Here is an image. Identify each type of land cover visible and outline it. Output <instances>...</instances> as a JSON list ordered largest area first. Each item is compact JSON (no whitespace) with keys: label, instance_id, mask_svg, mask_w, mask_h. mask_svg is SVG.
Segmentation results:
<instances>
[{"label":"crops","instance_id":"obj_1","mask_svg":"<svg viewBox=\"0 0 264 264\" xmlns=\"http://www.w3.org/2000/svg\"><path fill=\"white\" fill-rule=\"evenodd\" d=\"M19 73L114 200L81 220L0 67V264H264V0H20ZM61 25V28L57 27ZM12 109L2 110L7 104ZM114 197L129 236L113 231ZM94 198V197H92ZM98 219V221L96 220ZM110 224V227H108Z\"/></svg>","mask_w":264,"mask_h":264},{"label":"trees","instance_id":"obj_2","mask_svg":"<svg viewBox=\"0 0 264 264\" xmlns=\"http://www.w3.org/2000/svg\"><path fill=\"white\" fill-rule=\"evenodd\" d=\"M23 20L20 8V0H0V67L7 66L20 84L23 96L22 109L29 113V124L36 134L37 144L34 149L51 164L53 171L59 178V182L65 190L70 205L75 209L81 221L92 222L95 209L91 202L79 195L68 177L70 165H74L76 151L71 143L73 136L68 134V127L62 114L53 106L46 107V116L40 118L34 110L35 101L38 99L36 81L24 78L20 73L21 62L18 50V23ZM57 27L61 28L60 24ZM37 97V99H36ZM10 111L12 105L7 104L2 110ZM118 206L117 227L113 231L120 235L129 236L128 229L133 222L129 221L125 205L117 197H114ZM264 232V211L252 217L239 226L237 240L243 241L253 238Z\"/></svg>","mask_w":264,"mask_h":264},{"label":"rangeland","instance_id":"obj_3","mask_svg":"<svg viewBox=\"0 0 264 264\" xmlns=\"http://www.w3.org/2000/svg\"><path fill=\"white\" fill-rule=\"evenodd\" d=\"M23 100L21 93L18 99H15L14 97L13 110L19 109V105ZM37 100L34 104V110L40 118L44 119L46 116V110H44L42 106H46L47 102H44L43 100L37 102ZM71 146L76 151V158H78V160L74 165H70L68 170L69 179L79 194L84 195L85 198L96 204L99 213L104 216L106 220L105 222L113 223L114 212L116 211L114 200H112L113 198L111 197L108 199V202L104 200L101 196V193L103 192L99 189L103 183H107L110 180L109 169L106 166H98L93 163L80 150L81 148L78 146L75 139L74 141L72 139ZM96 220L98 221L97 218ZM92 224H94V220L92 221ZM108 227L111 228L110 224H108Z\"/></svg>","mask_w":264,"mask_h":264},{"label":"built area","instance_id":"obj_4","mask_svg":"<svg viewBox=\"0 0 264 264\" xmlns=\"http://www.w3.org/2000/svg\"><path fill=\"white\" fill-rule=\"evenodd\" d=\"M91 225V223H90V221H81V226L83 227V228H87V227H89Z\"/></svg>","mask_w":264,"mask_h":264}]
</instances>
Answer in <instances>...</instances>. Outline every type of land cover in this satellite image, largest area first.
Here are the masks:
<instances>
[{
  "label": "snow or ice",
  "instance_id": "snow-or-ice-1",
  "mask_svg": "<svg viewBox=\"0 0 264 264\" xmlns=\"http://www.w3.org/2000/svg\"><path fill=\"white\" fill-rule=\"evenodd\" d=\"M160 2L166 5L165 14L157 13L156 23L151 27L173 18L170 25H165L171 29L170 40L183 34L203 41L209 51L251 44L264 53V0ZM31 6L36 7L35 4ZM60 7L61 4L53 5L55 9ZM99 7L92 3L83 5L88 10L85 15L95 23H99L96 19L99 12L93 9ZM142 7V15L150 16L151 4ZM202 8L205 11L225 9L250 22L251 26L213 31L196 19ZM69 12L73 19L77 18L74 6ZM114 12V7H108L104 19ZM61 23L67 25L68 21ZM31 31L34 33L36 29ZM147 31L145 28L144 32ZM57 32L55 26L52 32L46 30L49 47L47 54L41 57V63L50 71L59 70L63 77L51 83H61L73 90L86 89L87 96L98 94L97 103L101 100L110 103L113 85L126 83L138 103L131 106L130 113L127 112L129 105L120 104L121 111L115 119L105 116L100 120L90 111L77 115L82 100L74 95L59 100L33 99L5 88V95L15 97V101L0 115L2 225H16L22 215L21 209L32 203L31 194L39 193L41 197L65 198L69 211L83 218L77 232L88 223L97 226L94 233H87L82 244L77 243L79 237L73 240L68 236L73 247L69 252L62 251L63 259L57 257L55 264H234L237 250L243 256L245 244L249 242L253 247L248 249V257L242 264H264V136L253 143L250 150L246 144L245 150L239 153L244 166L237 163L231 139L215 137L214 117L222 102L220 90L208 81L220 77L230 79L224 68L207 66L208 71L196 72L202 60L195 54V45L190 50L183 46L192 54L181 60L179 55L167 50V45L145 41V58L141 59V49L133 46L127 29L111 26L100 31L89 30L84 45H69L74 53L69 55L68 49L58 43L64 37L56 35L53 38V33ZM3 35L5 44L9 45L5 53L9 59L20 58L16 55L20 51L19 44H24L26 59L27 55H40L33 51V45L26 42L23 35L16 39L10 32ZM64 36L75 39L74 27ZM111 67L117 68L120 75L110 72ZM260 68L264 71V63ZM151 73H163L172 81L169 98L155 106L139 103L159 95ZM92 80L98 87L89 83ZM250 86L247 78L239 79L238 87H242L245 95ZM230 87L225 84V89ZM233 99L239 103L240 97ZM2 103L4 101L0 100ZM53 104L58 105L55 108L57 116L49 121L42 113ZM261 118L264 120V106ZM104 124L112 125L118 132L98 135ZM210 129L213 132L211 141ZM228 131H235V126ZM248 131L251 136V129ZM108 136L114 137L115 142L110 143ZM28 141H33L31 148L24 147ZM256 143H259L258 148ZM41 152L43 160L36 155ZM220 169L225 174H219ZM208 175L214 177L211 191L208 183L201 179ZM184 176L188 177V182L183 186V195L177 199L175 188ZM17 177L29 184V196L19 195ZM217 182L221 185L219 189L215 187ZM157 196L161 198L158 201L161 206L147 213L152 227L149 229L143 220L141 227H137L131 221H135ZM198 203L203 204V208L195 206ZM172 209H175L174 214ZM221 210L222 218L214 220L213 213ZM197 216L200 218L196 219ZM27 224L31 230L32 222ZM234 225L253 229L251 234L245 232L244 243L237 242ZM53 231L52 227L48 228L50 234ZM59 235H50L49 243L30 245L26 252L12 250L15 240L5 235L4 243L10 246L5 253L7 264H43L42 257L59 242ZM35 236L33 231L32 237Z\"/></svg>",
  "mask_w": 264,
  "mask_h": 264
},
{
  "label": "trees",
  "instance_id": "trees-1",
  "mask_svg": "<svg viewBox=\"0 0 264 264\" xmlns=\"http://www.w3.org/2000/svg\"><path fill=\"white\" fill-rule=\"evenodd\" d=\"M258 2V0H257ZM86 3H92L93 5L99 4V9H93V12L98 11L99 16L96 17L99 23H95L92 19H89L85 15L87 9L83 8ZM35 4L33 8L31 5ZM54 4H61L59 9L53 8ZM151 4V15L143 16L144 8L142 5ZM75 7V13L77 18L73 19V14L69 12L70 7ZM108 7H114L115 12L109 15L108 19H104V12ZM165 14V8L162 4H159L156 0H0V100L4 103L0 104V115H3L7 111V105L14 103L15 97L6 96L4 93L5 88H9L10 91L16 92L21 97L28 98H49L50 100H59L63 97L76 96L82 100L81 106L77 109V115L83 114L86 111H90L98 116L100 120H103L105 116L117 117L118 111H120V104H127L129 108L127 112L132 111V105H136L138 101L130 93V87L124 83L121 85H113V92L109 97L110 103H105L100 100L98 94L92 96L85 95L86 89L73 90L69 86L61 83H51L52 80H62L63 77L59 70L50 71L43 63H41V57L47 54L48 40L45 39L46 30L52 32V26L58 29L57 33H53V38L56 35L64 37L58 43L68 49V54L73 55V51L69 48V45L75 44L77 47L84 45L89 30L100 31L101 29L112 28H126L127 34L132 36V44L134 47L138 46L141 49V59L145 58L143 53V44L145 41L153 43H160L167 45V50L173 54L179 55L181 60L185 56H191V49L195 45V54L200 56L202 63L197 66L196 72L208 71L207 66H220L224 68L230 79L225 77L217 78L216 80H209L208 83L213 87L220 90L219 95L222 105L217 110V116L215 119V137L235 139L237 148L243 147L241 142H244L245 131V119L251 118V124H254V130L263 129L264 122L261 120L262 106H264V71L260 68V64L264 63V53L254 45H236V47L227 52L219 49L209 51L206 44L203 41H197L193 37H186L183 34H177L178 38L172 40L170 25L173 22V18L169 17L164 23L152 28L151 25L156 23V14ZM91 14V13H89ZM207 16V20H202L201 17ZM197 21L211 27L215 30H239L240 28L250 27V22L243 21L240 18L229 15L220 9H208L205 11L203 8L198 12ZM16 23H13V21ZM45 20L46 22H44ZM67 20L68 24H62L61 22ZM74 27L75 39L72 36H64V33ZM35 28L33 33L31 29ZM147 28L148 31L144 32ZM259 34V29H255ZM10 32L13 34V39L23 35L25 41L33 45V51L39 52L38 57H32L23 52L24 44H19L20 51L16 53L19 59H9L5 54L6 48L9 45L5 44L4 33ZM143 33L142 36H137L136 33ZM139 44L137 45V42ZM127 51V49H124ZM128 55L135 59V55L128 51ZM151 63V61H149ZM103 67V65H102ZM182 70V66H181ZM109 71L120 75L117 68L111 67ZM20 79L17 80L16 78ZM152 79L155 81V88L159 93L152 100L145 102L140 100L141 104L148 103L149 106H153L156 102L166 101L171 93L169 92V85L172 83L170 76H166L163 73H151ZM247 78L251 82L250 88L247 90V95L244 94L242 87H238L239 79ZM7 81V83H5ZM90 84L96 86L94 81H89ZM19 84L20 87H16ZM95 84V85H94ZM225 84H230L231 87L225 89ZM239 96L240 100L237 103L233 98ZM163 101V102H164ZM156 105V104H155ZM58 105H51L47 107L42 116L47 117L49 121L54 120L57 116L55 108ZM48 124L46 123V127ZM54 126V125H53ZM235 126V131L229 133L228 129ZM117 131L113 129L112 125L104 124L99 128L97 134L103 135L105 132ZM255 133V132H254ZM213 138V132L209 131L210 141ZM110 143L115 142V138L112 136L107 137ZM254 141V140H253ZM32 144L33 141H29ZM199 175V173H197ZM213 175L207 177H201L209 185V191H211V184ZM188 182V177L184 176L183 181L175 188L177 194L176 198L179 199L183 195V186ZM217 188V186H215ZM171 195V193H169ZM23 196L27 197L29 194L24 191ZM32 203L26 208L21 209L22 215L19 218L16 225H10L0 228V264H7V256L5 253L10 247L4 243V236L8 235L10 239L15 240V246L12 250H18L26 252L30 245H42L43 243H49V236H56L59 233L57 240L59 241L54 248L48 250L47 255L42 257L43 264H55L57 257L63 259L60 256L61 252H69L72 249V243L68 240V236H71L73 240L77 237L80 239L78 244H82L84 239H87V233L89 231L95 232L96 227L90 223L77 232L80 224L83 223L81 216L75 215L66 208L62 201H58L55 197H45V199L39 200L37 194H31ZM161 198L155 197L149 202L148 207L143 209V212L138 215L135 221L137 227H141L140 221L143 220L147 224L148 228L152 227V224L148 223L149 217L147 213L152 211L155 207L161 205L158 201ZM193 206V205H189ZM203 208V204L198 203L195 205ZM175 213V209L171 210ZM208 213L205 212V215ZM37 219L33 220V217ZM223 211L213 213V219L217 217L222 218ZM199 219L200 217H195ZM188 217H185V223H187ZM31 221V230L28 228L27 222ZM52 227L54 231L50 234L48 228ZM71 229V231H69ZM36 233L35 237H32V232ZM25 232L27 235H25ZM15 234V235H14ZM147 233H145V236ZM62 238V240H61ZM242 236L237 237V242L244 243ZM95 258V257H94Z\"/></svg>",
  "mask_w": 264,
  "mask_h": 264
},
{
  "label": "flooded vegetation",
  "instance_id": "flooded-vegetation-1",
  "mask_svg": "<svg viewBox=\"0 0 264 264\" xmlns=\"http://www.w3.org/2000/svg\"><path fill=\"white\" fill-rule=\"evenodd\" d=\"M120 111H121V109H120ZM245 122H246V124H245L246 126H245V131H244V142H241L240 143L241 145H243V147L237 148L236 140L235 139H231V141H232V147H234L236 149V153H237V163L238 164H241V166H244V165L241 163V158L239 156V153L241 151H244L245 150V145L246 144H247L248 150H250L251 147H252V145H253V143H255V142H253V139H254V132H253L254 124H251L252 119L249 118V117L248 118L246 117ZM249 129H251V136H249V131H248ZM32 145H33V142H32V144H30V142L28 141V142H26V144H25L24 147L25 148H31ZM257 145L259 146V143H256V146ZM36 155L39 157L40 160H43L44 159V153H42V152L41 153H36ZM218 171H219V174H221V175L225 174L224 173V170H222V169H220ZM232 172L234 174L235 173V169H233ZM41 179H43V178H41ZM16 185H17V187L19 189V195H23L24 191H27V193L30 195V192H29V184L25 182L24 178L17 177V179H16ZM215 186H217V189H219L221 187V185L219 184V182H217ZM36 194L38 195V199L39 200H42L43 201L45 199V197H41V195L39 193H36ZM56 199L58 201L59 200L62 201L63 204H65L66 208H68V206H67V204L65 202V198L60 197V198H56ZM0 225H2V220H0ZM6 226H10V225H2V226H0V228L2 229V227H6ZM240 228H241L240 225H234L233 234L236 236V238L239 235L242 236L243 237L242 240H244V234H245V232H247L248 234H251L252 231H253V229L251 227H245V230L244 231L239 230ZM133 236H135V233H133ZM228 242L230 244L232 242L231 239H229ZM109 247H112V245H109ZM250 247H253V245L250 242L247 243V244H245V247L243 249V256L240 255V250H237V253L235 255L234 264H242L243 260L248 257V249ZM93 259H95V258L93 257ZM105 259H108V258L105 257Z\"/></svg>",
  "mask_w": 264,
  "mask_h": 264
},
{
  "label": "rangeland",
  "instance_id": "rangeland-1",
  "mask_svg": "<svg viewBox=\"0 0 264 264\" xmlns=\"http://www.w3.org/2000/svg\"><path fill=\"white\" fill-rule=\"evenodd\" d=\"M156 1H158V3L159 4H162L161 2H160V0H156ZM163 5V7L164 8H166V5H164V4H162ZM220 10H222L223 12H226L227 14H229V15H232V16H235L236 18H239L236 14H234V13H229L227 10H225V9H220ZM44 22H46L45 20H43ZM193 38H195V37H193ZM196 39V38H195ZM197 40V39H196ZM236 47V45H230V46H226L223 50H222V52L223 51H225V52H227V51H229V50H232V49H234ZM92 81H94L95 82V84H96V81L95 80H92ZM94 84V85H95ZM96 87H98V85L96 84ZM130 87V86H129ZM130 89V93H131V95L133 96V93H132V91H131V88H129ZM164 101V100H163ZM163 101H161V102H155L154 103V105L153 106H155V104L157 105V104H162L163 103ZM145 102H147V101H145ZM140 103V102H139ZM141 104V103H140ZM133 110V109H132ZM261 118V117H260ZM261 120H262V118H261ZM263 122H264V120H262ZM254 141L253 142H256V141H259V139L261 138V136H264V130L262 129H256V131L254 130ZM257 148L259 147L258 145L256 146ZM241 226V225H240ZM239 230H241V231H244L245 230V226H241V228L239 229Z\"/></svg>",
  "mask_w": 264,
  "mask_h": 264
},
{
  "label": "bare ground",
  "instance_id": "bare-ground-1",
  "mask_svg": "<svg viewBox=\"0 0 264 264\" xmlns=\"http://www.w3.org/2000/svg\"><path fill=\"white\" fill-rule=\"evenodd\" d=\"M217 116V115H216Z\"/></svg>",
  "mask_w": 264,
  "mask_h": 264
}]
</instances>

DIRECTIVE ▸
Find every line in the entries above that contains the word "vegetation", and copy each of those lines in full.

TASK RESULT ▸
  "label": "flooded vegetation",
  "instance_id": "flooded-vegetation-1",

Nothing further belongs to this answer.